This is the mail archive of the
mailing list for the GCC project.
Re: [PATCH, MIPS] 74k madd scheduler tweaks
- From: Richard Sandiford <rdsandiford at googlemail dot com>
- To: Sandra Loosemore <sandra at codesourcery dot com>
- Cc: <gcc-patches at gcc dot gnu dot org>
- Date: Sat, 04 Aug 2012 14:48:06 +0100
- Subject: Re: [PATCH, MIPS] 74k madd scheduler tweaks
- References: <5019A869.firstname.lastname@example.org>
Sandra Loosemore <email@example.com> writes:
> The existing scheduler bypass information for madd on the 74k uses some
> bits copied from the 24k, and is not quite correct. This patch is based
> on one originally sent to us by MIPS and has been present in our local
> source base for years. I've confirmed that we are legally allowed to
> contribute this to the FSF; ok for mainline?

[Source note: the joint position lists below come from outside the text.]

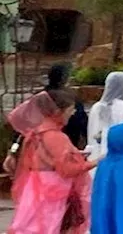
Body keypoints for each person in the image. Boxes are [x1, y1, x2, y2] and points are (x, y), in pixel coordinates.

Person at [7, 90, 95, 233]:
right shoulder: (56, 136)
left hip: (35, 187)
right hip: (53, 190)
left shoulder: (35, 133)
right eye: (70, 110)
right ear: (58, 112)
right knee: (49, 226)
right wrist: (96, 161)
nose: (72, 114)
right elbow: (67, 170)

Sorry to ask, but do you have a record of why? Reason I ask is that...
> Index: gcc/config/mips/74k.md
> --- gcc/config/mips/74k.md (revision 189988)

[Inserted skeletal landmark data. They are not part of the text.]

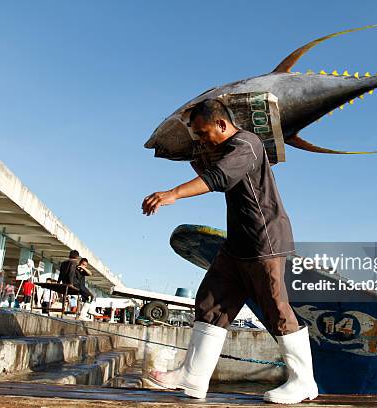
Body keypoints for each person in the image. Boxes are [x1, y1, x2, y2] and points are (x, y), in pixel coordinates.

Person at [141, 99, 317, 404]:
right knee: (212, 301)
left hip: (265, 240)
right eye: (196, 135)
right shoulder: (222, 149)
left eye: (203, 132)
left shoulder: (247, 144)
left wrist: (173, 194)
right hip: (237, 244)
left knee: (275, 308)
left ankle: (304, 382)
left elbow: (219, 179)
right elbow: (209, 169)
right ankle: (193, 377)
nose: (200, 139)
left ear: (222, 124)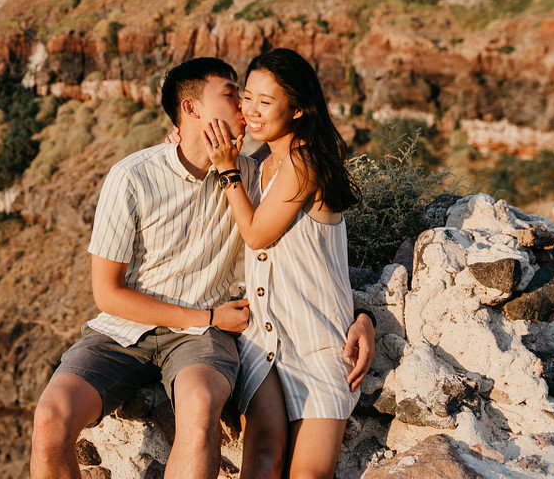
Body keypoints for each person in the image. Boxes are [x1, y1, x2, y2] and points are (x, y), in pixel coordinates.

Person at [30, 56, 374, 479]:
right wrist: (205, 316)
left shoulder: (249, 175)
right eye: (236, 96)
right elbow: (107, 294)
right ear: (191, 110)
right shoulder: (134, 176)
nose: (246, 109)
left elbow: (305, 253)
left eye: (254, 99)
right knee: (48, 419)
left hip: (216, 339)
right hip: (129, 330)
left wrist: (363, 314)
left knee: (203, 412)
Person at [203, 48, 363, 479]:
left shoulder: (303, 161)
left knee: (308, 474)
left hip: (317, 341)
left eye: (265, 101)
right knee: (261, 462)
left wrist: (228, 172)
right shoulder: (260, 165)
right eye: (246, 97)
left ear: (297, 109)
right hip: (263, 337)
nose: (251, 111)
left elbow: (255, 233)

> +++ gcc/config/mips/74k.md (working copy)
> @@ -168,10 +168,11 @@
> ;; mult/madd/msub->int_mfhilo : 4 cycles (default)
> ;; mult->madd/msub : 1 cycles
> ;; madd/msub->madd/msub : 1 cycles
> -(define_bypass 1 "r74k_int_mult,r74k_int_mul3" "r74k_int_madd"
> - "mips_linked_madd_p")
> -(define_bypass 1 "r74k_int_madd" "r74k_int_madd"
> - "mips_linked_madd_p")
> +(define_bypass 1 "r74k_int_mult" "r74k_int_madd")

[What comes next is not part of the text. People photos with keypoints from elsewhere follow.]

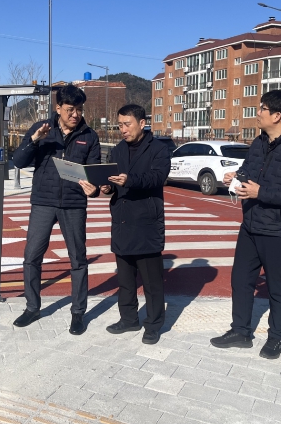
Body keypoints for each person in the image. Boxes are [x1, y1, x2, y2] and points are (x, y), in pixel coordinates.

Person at [210, 89, 281, 359]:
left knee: (277, 287)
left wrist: (261, 193)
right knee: (240, 280)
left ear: (277, 116)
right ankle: (240, 331)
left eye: (262, 109)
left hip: (279, 231)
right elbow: (249, 171)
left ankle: (278, 337)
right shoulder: (259, 143)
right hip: (250, 225)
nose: (257, 113)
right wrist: (236, 176)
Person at [11, 84, 100, 335]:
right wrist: (34, 140)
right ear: (58, 107)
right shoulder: (42, 129)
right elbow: (18, 161)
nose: (75, 114)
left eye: (79, 109)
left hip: (74, 204)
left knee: (78, 260)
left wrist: (93, 189)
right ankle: (32, 307)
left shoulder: (89, 136)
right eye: (70, 109)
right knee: (32, 257)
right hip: (43, 202)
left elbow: (94, 173)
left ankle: (78, 313)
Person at [81, 104, 171, 345]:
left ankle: (153, 325)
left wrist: (129, 180)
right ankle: (129, 319)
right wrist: (103, 187)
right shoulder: (118, 150)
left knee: (152, 282)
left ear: (142, 123)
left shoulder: (159, 150)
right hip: (121, 220)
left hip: (146, 223)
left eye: (127, 124)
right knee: (125, 279)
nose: (123, 129)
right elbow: (111, 184)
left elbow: (157, 177)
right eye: (120, 125)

> +(define_bypass 1 "r74k_int_madd" "r74k_int_madd")
> +(define_bypass 1 "r74k_int_mul3" "r74k_int_madd"
> + "mips_mult_madd_chain_bypass_p")
> ;; --------------------------------------------------------------
> ;; Floating Point Instructions
...this looks like a step backwards. Before reload, the original
version assumes that a multiplication feeding a madd is going to form
a chain _as long as_ the result of the multiplication is used as the
accumulator input to the madd. The condition is important because
r1 = r2 * r3
r6 = r1 * r4 + r5
(which is perfectly OK before reload) shouldn't form a chain.
mult and mul3 are equivalent at this stage because we're still using
pseudo registers and haven't yet introduced uses of LO. Having both
reservations in the same bypass makes sense because of that.
The original version should be OK after reload too. It should then
never be the case that r74k_int_mul3 feeds r74k_int_madd in a way
that satisfies mips_linked_madd_p, so the bypass is harmless but
becomes temporarily redundant. But it should always be the case
that r74k_int_mult only feeds r74k_int_madd in a way that satisfies
mips_linked_madd_p, so the _predicate_ should be harmless but temporarily
equivalent to "always true".
I.e. the original version should behave as:
(define_bypass 1 "r74k_int_mult" "r74k_int_madd")
(define_bypass 1 "r74k_int_madd" "r74k_int_madd")
after reload (with no bypass for r74k_int_mul3).
At least that's how it's supposed to work. The new version is
obviously equivalent in the post-reload case, but seems to be making
the pre-reload case worse. I'm wondering whether someone hit a
situation where mips_linked_madd_p wasn't working properly.